Mike Phelan will not be continuing as sporting director of A-League club Central Coast following his permanent appointment as Manchester United’s assistant manager, according to UK media reports.
The troubles at Central Coast Mariners have now put the club’s future in doubt with unsuccessful bids now circling like vultures after their licence.
According to The World Game, “There are whispers from within the New Leagues Working Group – the body tasked with formulating the structure of the framework for an independently run competition – that the Mariners’ licence might be distributed elsewhere, possibly to a second team in Brisbane or even to Canberra.”
This then raises the question, if the Mariners licence can be distributed elsewhere, then so can those of Melbourne City and Wellington Phoenix.
So, with Mariners, City and Phoenix all on the chopping block and Western United entering, we could have as many as four new teams next season with Canberra, Tasmania and Wollongong being the people’s choices. But more realistically, it would be Canberra, Macarthur and South East Melbourne.
Canberra seems to have the support of other clubs as well as tentative support from FFA now that they have placed the next two teams in Sydney and Melbourne, in line with demands by Fox.

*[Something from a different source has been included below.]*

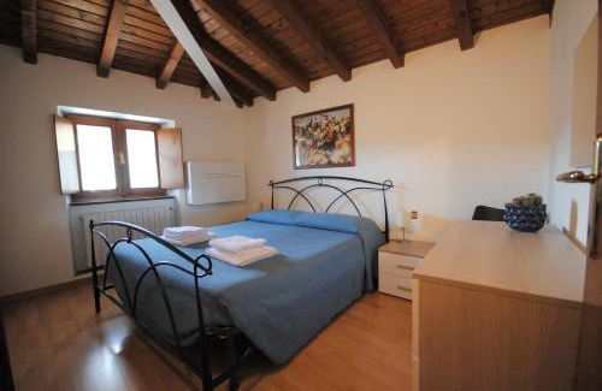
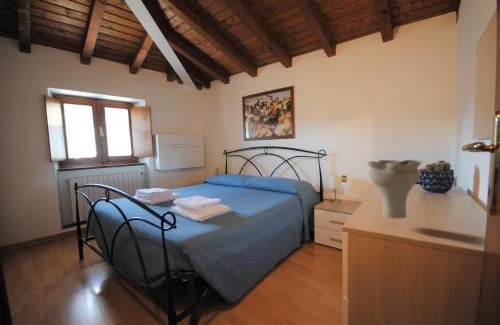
+ vase [366,159,423,220]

Macarthur are set to enter in the 2020-21 season and this could be brought forward by taking over Wellington’s licence, while Melbourne City’s licence could go to South East Melbourne. You may think that CFG are too big to lose, but they have few friends.

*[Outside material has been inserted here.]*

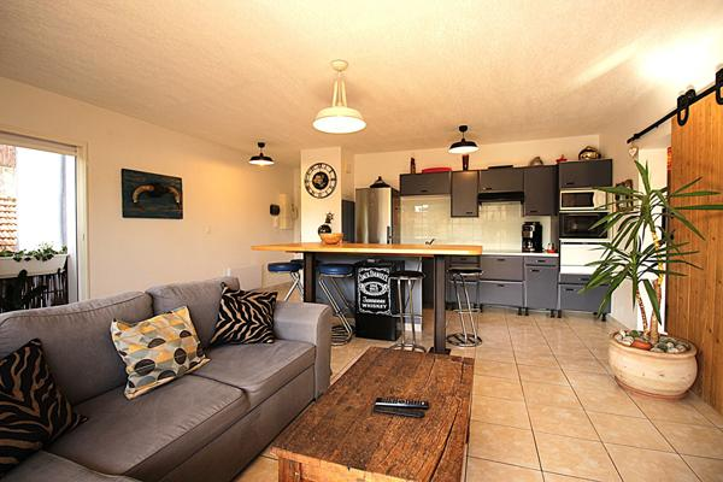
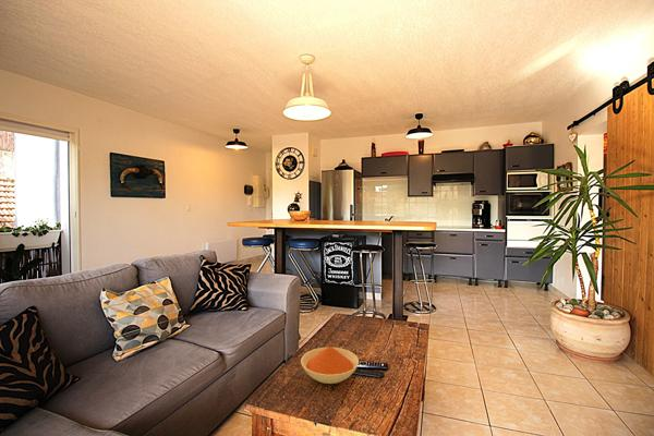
+ bowl [300,346,360,385]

If City spend big, they’ll dominate the A-League and none of the other teams want that, but if they are stingy as they are in New York then they won’t draw big crowds or TV audiences.

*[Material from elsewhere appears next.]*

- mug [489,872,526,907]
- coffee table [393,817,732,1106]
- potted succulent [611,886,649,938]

They’re a waste of space and are only in the competition to make up the numbers for broadcasting purposes.
By comparison, South East Melbourne will have their own separate stadium within 100 meters of Dandenong Station giving them a clear geographic point of difference. They will also be able to play matches at a temporary 8000-seat rectangular stadium at Casey Fields during its construction.
As it says on their bid website, “The main pitch will initially have the capacity to cater for up to 8000 spectators if necessary and will be capable of hosting W-League and National Youth League fixtures, as well as A-League games on an interim basis.”
But what about Tasmania and Wollongong?
Well they would only be left out if the number of teams remains at 11. One of them could take over Macarthur’s 2020 licence as their entry would have been brought forward. Of the two it would probably be Wollongong who get in to make up the 12 due to WIN Stadium.
Only trouble is, it’s still going to be a 12-team league with an AFL-style fixture list where teams do not play each other an even number of times throughout the campaign.
Ideally, you would expand to a 14-team league with a regular home-and-away season. This would allow Tasmania – which is projected to soon have 26,000 participants – to come in to bring the league to 13 teams.
Then, as team 14, you could even bring back Central Coast after a break from the A-League.
But why would you bring back a club after ejecting them? Well, there are three main reasons.
Firstly, they are one of the most successful clubs in the A-League with one championship win from four grand final appearances in addition to winning two A-League premierships and being twice runners-up.
Secondly, despite their appalling current run of form in recent times the Mariners have an average attendance across all A-League seasons of 8913, which is just under the magic 10,000.
If they also had derbies against Macarthur and Wollongong then they could probably get over that figure if they are well managed. They should be able to bounce back.
And thirdly, if the Mariners are included in the league in addition to Canberra and Wollongong then you cover the four main cities around Sydney: Newcastle, Wollongong, Gosford and Canberra. It completes the set.
When you also add in Sydney, Western Sydney and Macarthur that gives you a hub of seven clubs in and around Sydney all within driving distance, much like the NRL.
Now the current TV deal was only designed for 12 teams, but an independent league can not only redistribute licences, they can renegotiate the TV deal as well to make 14 teams possible.
If the Fox deal is reduced to finish in 2022 instead of 2023 then that money can be brought forward.
Alternatively, the clubs might have to take a haircut and accept less than they want with the aim of rebuilding the value of the league over the next couple of seasons should TV viewership increase with the renewed interest.
An independent A-League comes with risks but it also comes with opportunities, including the possibility of redistributing licences and renegotiating TV deals.
With a regular home-and-away season and a bunch of new teams, interest levels could spike significantly.
These are the clubs that should make up a 14-team A-League: Sydney FC, Western Sydney Wanderers, Macarthur Magpies, Newcastle Jets, Wollongong Wolves, Central Coast Mariners, Canberra United, Melbourne Victory, Western United, South East Melbourne Athletic, Tasmania Rangers, Brisbane Roar, Perth Glory and Adelaide United.